Hacker News new | ask | show | jobs
by embedding-shape 26 days ago
Yeah, was about to comment that too, instead of training a new model and new weights exclusively for Norwegian (and expecting/wanting every other small/medium-sized country to do the same) which seems infinity harder, they could have made high quality transcriptions and translations of the stories currently described only in Norwegian into English, and making it all public. I guess there still would be a worry that it'd be counted as "less important" compared to other history, news and culture about other countries.
3 comments

Oddly enough, my wife was recently involved in a project to translate historical crime novels from Norwegian; since all the available late 20th century Scandinavian crime novels have already been translated and turned into popular TV series, the plan was to go further back. Into the 1930s. The first cut was done with LLMs, but encountered the problem that (a) Norwegian itself has changed noticeably since then, in both major dialects, and (b) the machine translation deteriorated on large sections, resulting in entirely missing paragraphs and pages in a few places. Not to mention the usual translation issues (what police role does lensman map to?) and localisation (to what extent should the casual antisemitism be left in or removed?)

Translation is never a bijective process. It's never quite the same experience in translation as it is in the original, due to the cultural differences between reader and writer. Larger in this case because 1930s Norway is very different even from 2020s Norway.

Ultimately this was not a success due to marketing difficulties; it is very difficult to get a book noticed.

( https://www.amazon.co.uk/Iron-Chariot-Nordic-Crime-Library/d... )

Sorry if I was unclear, I didn't want to give the impression I think translations or even transcriptions in some cases is easy, or without problems, or not painstakingly time-consuming, it very much is.

I just think building a LLM from scratch is ever harder, with more potential problems that are harder to solve, more time-consuming and even more resource-intensive.

It would require an investment, but those will pay dividends later, as it becomes easier to train LLMs on/for Norwegian. If we need to translate everything to English we might as well just drop using Norwegian altogether. Practically everyone speaks English fluently already...
> as it becomes easier to train LLMs on/for Norwegian

Why would it be easier in the future?
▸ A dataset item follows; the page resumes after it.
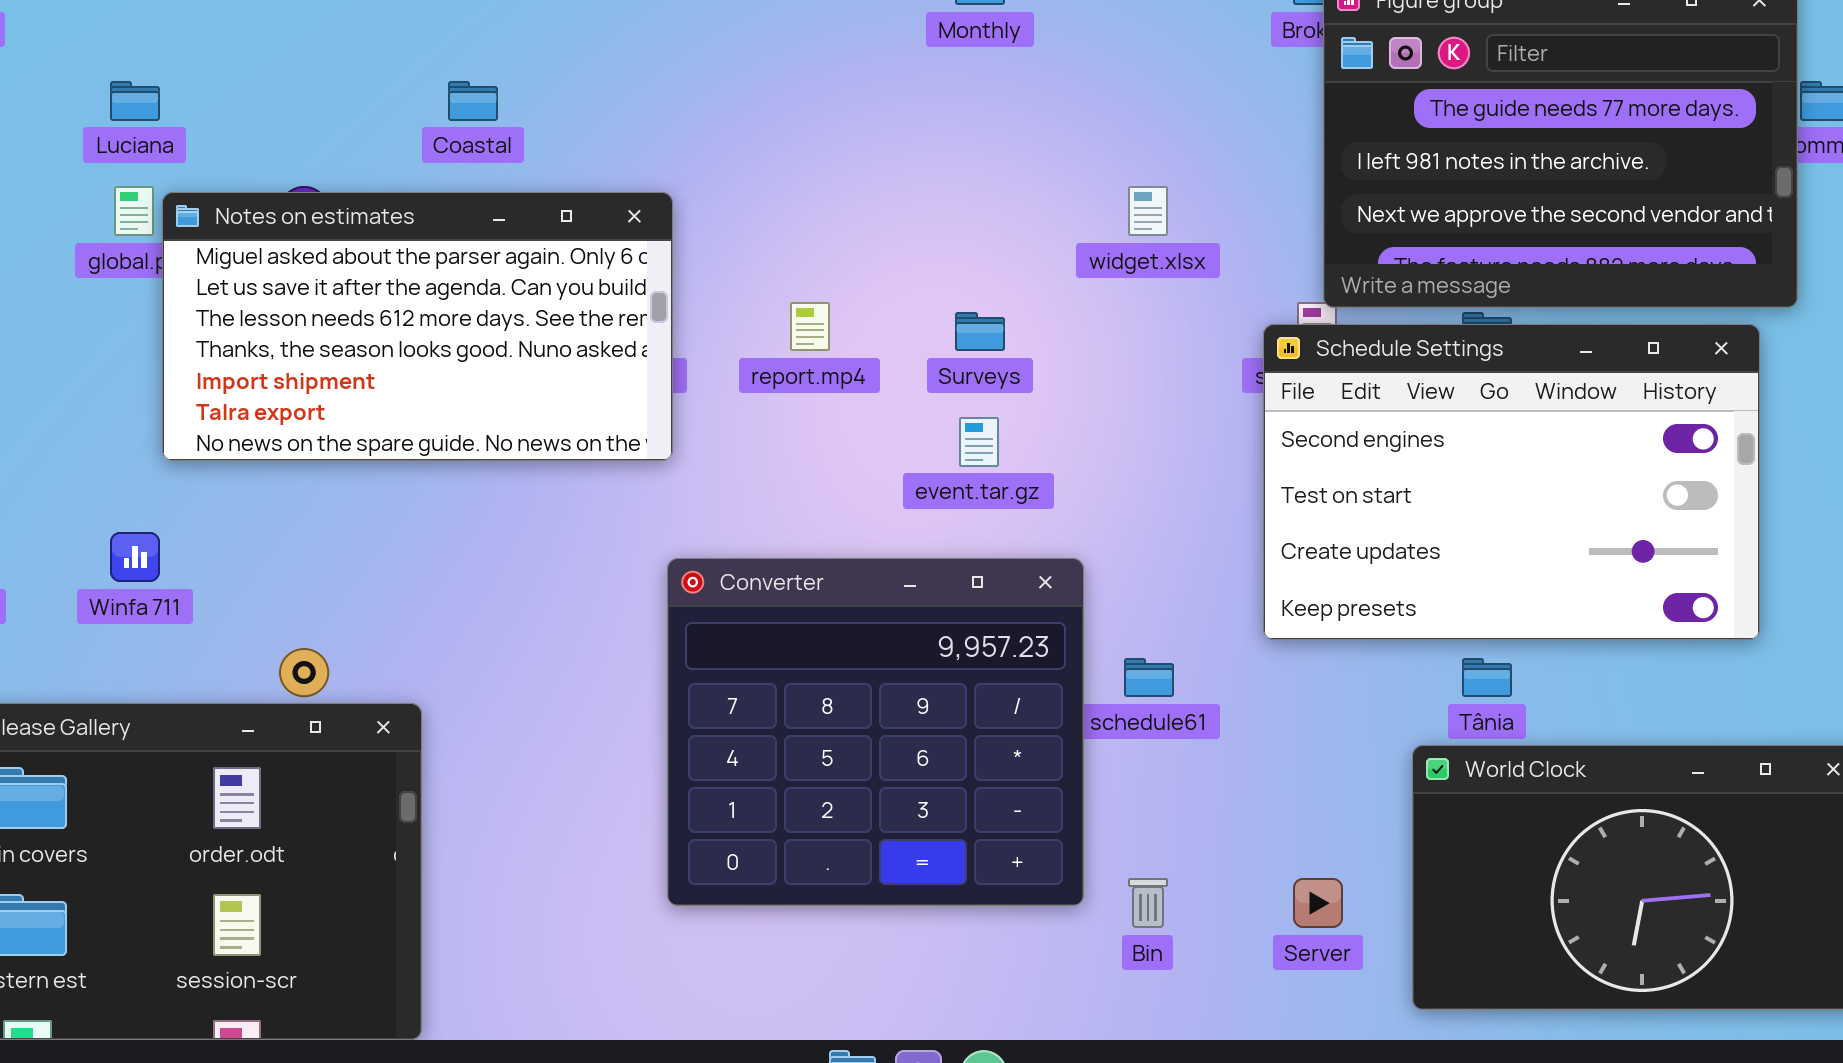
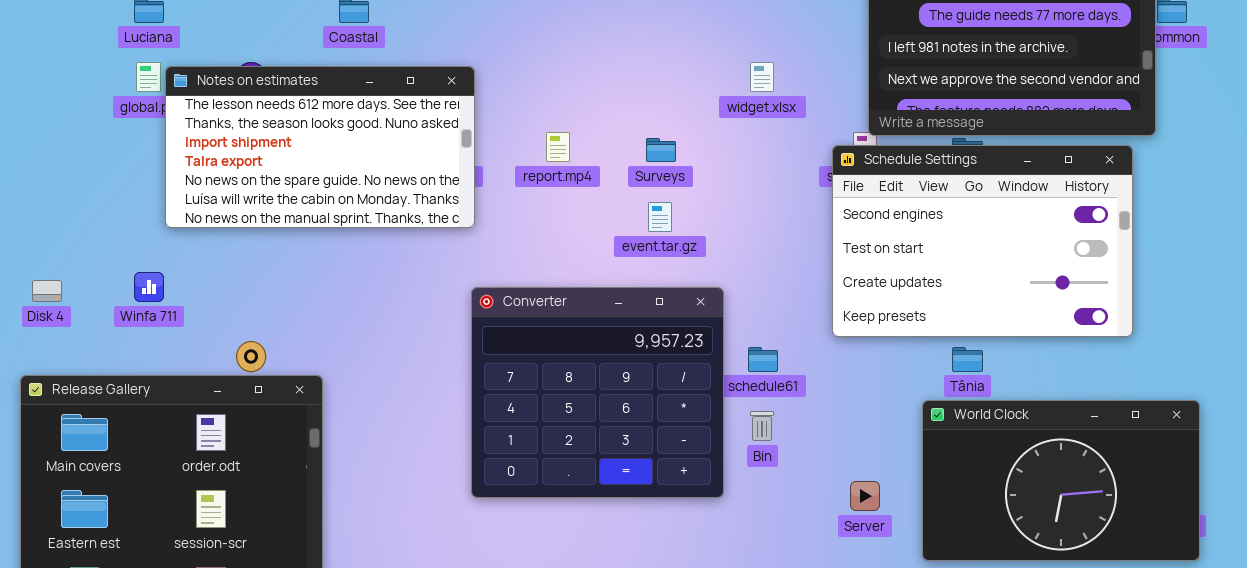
Notes on estimates: [162,192,673,461] -> [165,66,475,228], scrolled down 2 rows
Bin: [1128,878,1168,928] -> [750,411,774,441], moved

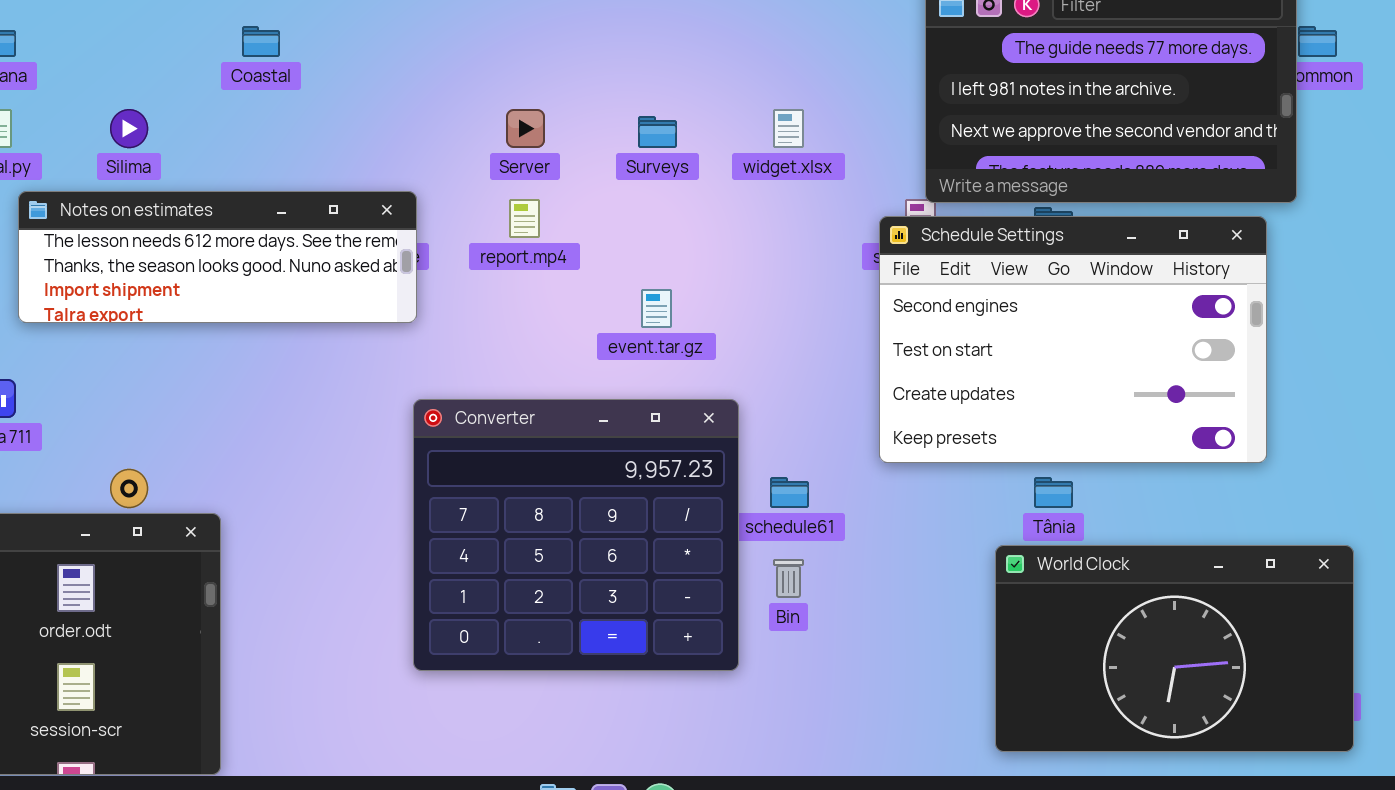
Notes on estimates: [165,66,475,228] -> [18,191,417,323], resized
Surveys: [646,138,676,162] -> [638,116,677,148], moved
Server: [850,481,880,511] -> [506,109,545,148], moved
The advances we see with LLMs today require a huge amount of data, and it's getting hard getting the amount of data just using any language, I'm having a hard time seeing how it'd get easier for Norwegians to build their own LLM, unless they seriously start to ramp up how much Norwegian content they're putting out.

> If we need to translate everything to English we might as well just drop using Norwegian altogether. Practically everyone speaks English fluently already...

Yeah I mean with that black and white perspective you can pretty much do anything and it won't matter for anything :) I think for the rest of us, what we speak daily and what we rely on professionally, can differ, and that's OK. But maybe this is just my broken Swedish mind being so used to using English professionally but then conversing in Spanish outside of work daily, YMMV.

These models will never compete with frontier models and do not need to - it is about hitting a good-enough, not being the best. Behind the frontier, getting to a certain performance level, is getting easier over time - both sample and compute efficiency is going up.

Furthermore one can reuse investments in data (both agreements, infrastructure and datasets), compute (GPUs, servers) and know-how (training scripts, experienced engineers).

But are you seriously under the belief that all of that, plus all the other things you're forgetting about, is easier, cheaper and faster than transcriptions and translations?

I understand and agree building the LLMs yourself comes with more benefits, long-term ones especially, but still it's harder, more expensive and really time consuming work.

> in both major dialects

Nynorsk and bokmål is not dialects but variants of written Norwegian.

> high quality transcriptions and translations of the stories currently described only in Norwegian into English

You make it sound like an easier task than training an LLM. I'd argue it's not obvious, and would assume the contrary.

Yes, why wouldn't it be easier to transcribe and translate, skills humanity had for centuries, compared to LLMs that we've only learnt to build these last few years, and even require a frikken computer to do? Of course one of these is harder than the other...
Look at it from this lens: translating and transcribing these stories hasn't happened for the centuries they existed, while as you point out the skills where always there. In contrast LLMs have been here for a few years at most and everyone and their dogs are trying to get in on the "race".

With absolutely no insight into why, which one has better odds to happen first is obvious to me.

Sure, it isn't as "hot" to translate stuff as it used to be some hundreds of years ago, and building LLMs surely is "hot" today, I don't doubt more people are attempting to build LLMs today than translating huge datasets, especially if we narrow the two to exclusively "In Norwegian".

Having insights into both translations, transcriptions and attempting to build LLMs myself, I'm fairly sure which effort would be successful first, regardless of how many attempt it first.

Copyrights and statutes don't allow them to do that. The mandate of the National Library maybe permits them to make an LLM through (though I won't at all be surprised if someone sues them anyway).